Régis plante sa pique dans une bouteille en plastique, qui éclate.
— Merde !
Il est maintenant obligé de ramasser les morceaux à la main. Quelques mètres sur sa gauche, légèrement en retrait, Carla se fout de lui.
— Les bouteilles en plastique, à la main ou à l’épuisette. Sinon, le temps que tu penses gagner, tu ne feras que le perdre…
— Et gnagnagna… et gnagnagna… grommelle Régis.
Depuis l’épisode de la branlette, il ne supporte plus Carla. Pas tellement pour avoir dû se soumettre à son bon vouloir – finalement il y a pire, comme humiliation – mais parce que, en bonne donneuse de leçons, c’est à cause d’elle qu’ils ont failli se faire virer. Et malgré ça, elle continue à le prendre de haut.
Il se prépare à lui lancer une pique lorsqu’un bruit lointain attire son attention.
Il regarde vers la mer et aperçoit un point noir qui grossit rapidement dans le ciel.
Dès que Régis comprend qu’il s’agit d’un hélicoptère, il se dirige lentement vers l’ascenseur.
Carla le regarde d’un air suspicieux.
— Qu’est-ce que tu fous ?
— Ça ne te regarde pas. Et je te conseille de la jouer profil bas. Dis-toi bien que si je fais la moindre connerie on est virés tous les deux. Alors, tu ferais mieux de m’ignorer plutôt que d’attirer l’attention sur moi.
— Ça veut dire quoi, ça ? Que tu te prépares vraiment à faire une connerie ?

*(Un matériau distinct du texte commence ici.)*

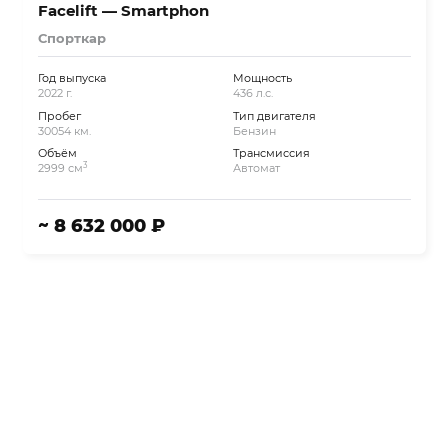
Facelift — Smartphon
Спорткар
Год выпуска
Мощность
2022 г.
436 л.с.
Пробег
Тип двигателя
30054 км.
Бензин
Объём
Трансмиссия
3
2999 см
Автомат
~ 8 632 000 ₽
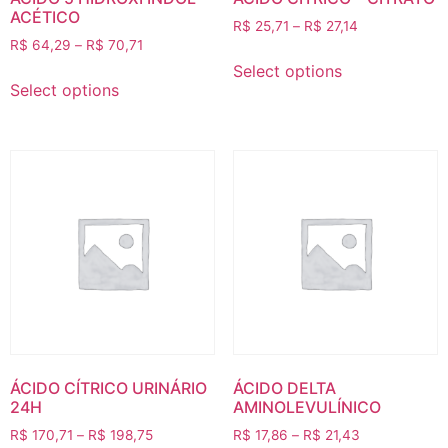
ACÉTICO
R$
25,71
–
R$
27,14
R$
64,29
–
R$
70,71
Select options
Select options
ÁCIDO CÍTRICO URINÁRIO
ÁCIDO DELTA
24H
AMINOLEVULÍNICO
R$
170,71
–
R$
198,75
R$
17,86
–
R$
21,43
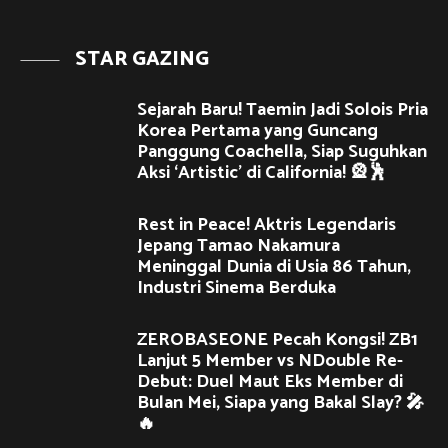
STAR GAZING
Sejarah Baru! Taemin Jadi Solois Pria
Korea Pertama yang Guncang
Panggung Coachella, Siap Suguhkan
Aksi ‘Artistic’ di California! 🎡🕺
Rest in Peace! Aktris Legendaris
Jepang Tamao Nakamura
Meninggal Dunia di Usia 86 Tahun,
Industri Sinema Berduka
ZEROBASEONE Pecah Kongsi! ZB1
Lanjut 5 Member vs NDouble Re-
Debut: Duel Maut Eks Member di
Bulan Mei, Siapa yang Bakal Slay? 🎤
🔥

Régis ne lui répond pas. L’hélicoptère vrombit au-dessus de leurs têtes et il n’entend de toute façon plus sa voix.
Il se dirige vers l’ascenseur. L’infirmier en faction le regarde d’un œil soupçonneux. Il indique les toilettes, près des douches.

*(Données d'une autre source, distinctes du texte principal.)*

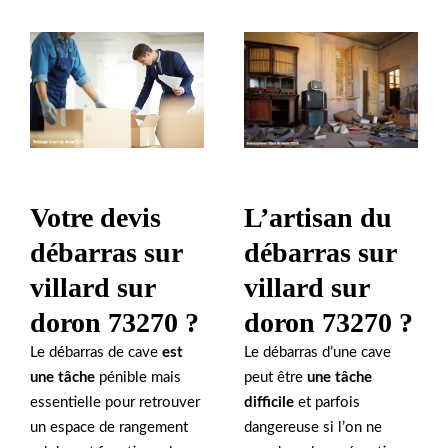
Votre devis
L’artisan du
débarras sur
débarras sur
villard sur
villard sur
doron 73270 ?
doron 73270 ?
Le débarras de cave
est
Le débarras d’une cave
une tâche
pénible mais
peut être
une tâche
essentielle pour retrouver
difficile
et parfois
un espace de rangement
dangereuse si l’on ne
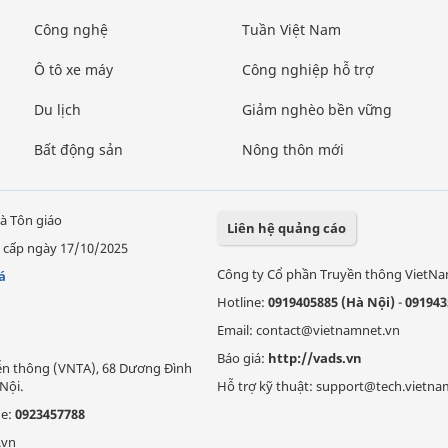
Công nghệ
Tuần Việt Nam
Ô tô xe máy
Công nghiệp hỗ trợ
Du lịch
Giảm nghèo bền vững
Bất động sản
Nông thôn mới
à Tôn giáo
Liên hệ quảng cáo
 cấp ngày 17/10/2025
Công ty Cổ phần Truyền thông VietN
á
Hotline:
0919405885 (Hà Nội)
-
091943
Email: contact@vietnamnet.vn
Báo giá:
http://vads.vn
Viễn thông (VNTA), 68 Dương Đình
Nội.
Hỗ trợ kỹ thuật: support@tech.vietna
ne:
0923457788
.vn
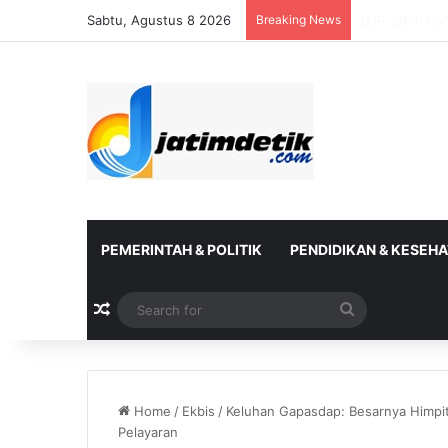
Sabtu, Agustus 8 2026
Breaking News
DJP Bersama 
PEMERINTAH & POLITIK
PENDIDIKAN & KESEH
Random Article
Search
for
Home
/
Ekbis
/
Keluhan Gapasdap: Besarnya Himpi
Pelayaran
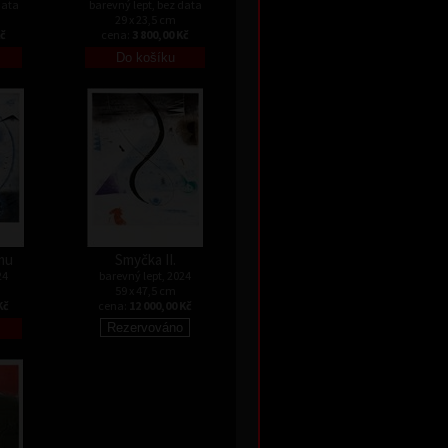
data
barevný lept, bez data
29 x 23,5 cm
Kč
cena:
3 800,00 Kč
mu
Smyčka II.
24
barevný lept, 2024
59 x 47,5 cm
Kč
cena:
12 000,00 Kč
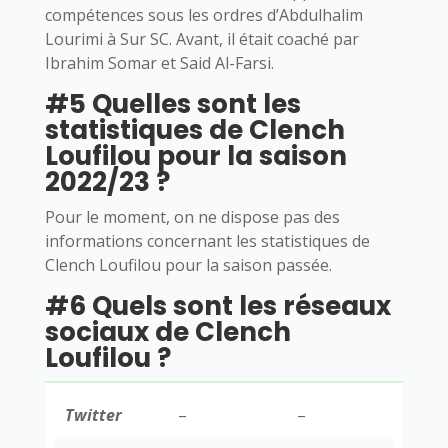
compétences sous les ordres d’Abdulhalim
Lourimi à Sur SC. Avant, il était coaché par
Ibrahim Somar et Said Al-Farsi.
#5 Quelles sont les
statistiques de Clench
Loufilou pour la saison
2022/23 ?
Pour le moment, on ne dispose pas des
informations concernant les statistiques de
Clench Loufilou pour la saison passée.
#6 Quels sont les réseaux
sociaux de Clench
Loufilou ?
Twitter
–
–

— Elles sont occupées et ça urge.
L’infirmier affiche une moue amusée.
— Si dans dix minutes tu n’es pas redescendu, je serai obligé de faire un rapport au chef de la sécurité.
Puis il laisse passer Régis.
Régis se dirige lentement vers l’entrée de la clinique en gardant un œil sur l’aire d’atterrissage. L’hélicoptère s’est posé et Dickovski en descend. Régis est impressionné. Il ne se demande même pas pourquoi Dickovski arrive si tôt, brisant ainsi ce qui paraissait être une routine inébranlable. Mais c’est la première fois qu’il le voit en chair et en os. Toute une histoire s’est déjà tissée entre eux et il a presque peur que le Morse le reconnaisse, alors que, jusqu’à preuve du contraire, il ne l’a jamais vu.
— Hé, toi !
Il n’en revient pas. Le Morse vient de l’appeler. D’une voix grave, très radiophonique. Régis indique du doigt sa poitrine. Il a besoin d’une confirmation.

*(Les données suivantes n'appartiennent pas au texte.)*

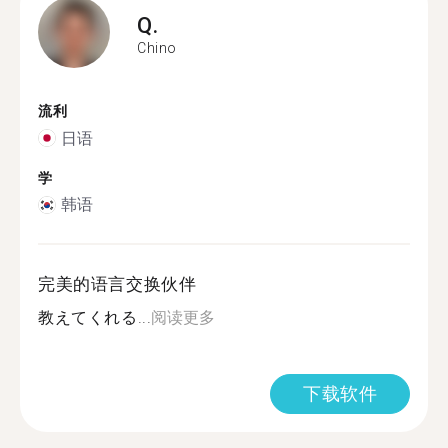
Q.
Chino
流利
日语
学
韩语
完美的语言交换伙伴
教えてくれる...
阅读更多
下载软件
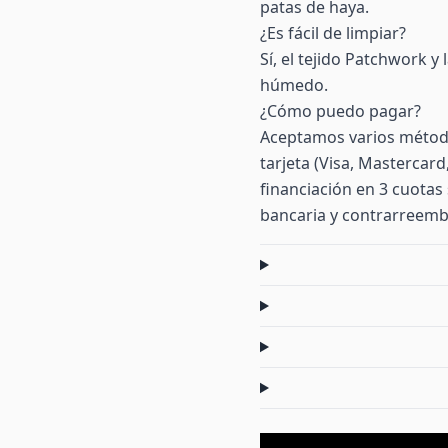
patas de haya.
¿Es fácil de limpiar?
Sí, el tejido Patchwork y
húmedo.
¿Cómo puedo pagar?
Aceptamos varios método
tarjeta (Visa, Mastercar
financiación en 3 cuotas 
bancaria y contrarreemb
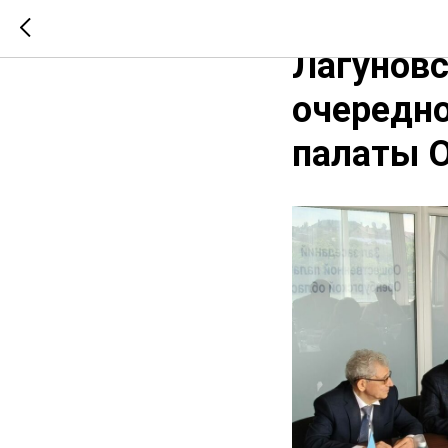
Директо
Лагуновс
очередн
палаты О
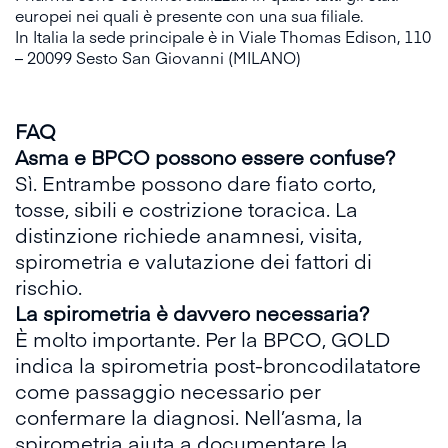
europei nei quali è presente con una sua filiale.
In Italia la sede principale è in Viale Thomas Edison, 110
– 20099 Sesto San Giovanni (MILANO)
FAQ
Asma e BPCO possono essere confuse?
Sì. Entrambe possono dare fiato corto,
tosse, sibili e costrizione toracica. La
distinzione richiede anamnesi, visita,
spirometria e valutazione dei fattori di
rischio.
La spirometria è davvero necessaria?
È molto importante. Per la BPCO, GOLD
indica la spirometria post-broncodilatatore
come passaggio necessario per
confermare la diagnosi. Nell’asma, la
spirometria aiuta a documentare la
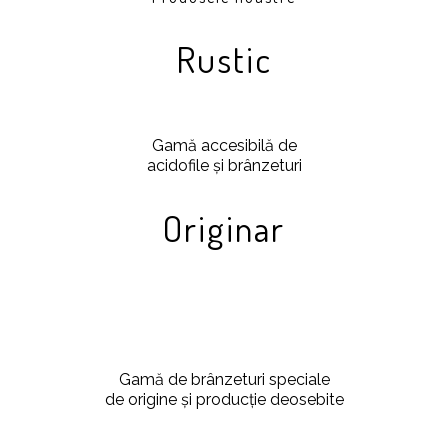
Rustic
Gamă accesibilă de
acidofile și brânzeturi
Originar
Gamă de brânzeturi speciale
de origine și producție deosebite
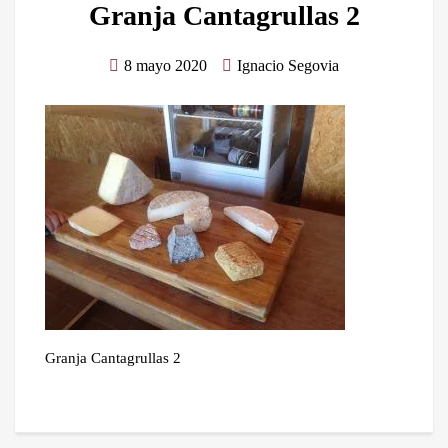
Granja Cantagrullas 2
8 mayo 2020
Ignacio Segovia
Granja Cantagrullas 2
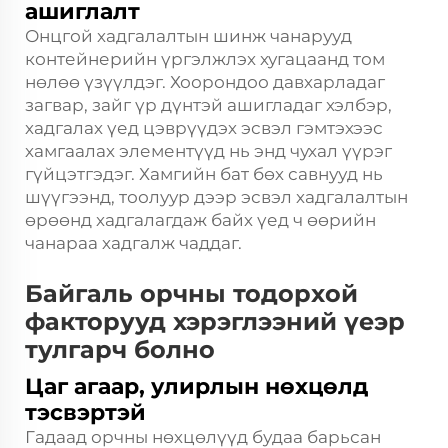
ашиглалт
Онцгой хадгалалтын шинж чанарууд
контейнерийн үргэлжлэх хугацаанд том
нөлөө үзүүлдэг. Хоорондоо давхарладаг
загвар, зайг үр дүнтэй ашигладаг хэлбэр,
хадгалах үед цэврүүдэх эсвэл гэмтэхээс
хамгаалах элементүүд нь энд чухал үүрэг
гүйцэтгэдэг. Хамгийн бат бөх савнууд нь
шүүгээнд, тоолуур дээр эсвэл хадгалалтын
өрөөнд хадгалагдаж байх үед ч өөрийн
чанараа хадгалж чаддаг.
Байгаль орчны тодорхой
факторууд хэрэглээний үеэр
тулгарч болно
Цаг агаар, улирлын нөхцөлд
тэсвэртэй
Гадаад орчны нөхцөлүүд будаа барьсан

— Oui, toi, je ne sais pas ce que tu es censé faire, mais une bande de mouettes a chié sur mon hélico. Démerde-toi pour le nettoyer.
— Mais je…
— T’inquiète pas, petit, cette clinique m’appartient. Alors si quelqu’un te fait une réflexion, tu dis que c’est Dickovski qui te l’a demandé.
Régis acquiesce.
— Je m’en occupe, M. Dickovski.
— Bien.
Et il part d’un pas rapide vers une porte d’ascenseur rouge et or donnant sur l’extérieur. Probablement l’accès direct à un secteur privé.
Régis voit la main de Dickovski plonger dans sa poche et en ressortir en tenant un petit objet doré qu’il glisse dans une fente sur le côté de l’ascenseur. Les portes s’ouvrent. Dickovski pénètre dans la cabine. Les portes se referment.
Toute cette scène n’a duré qu’une seconde mais, pour Régis, le temps s’est comme figé, et il a largement eu le temps de détailler l’objet. Identique en tout point à la clef dorée qu’il a récupérée dans la cabine de douche.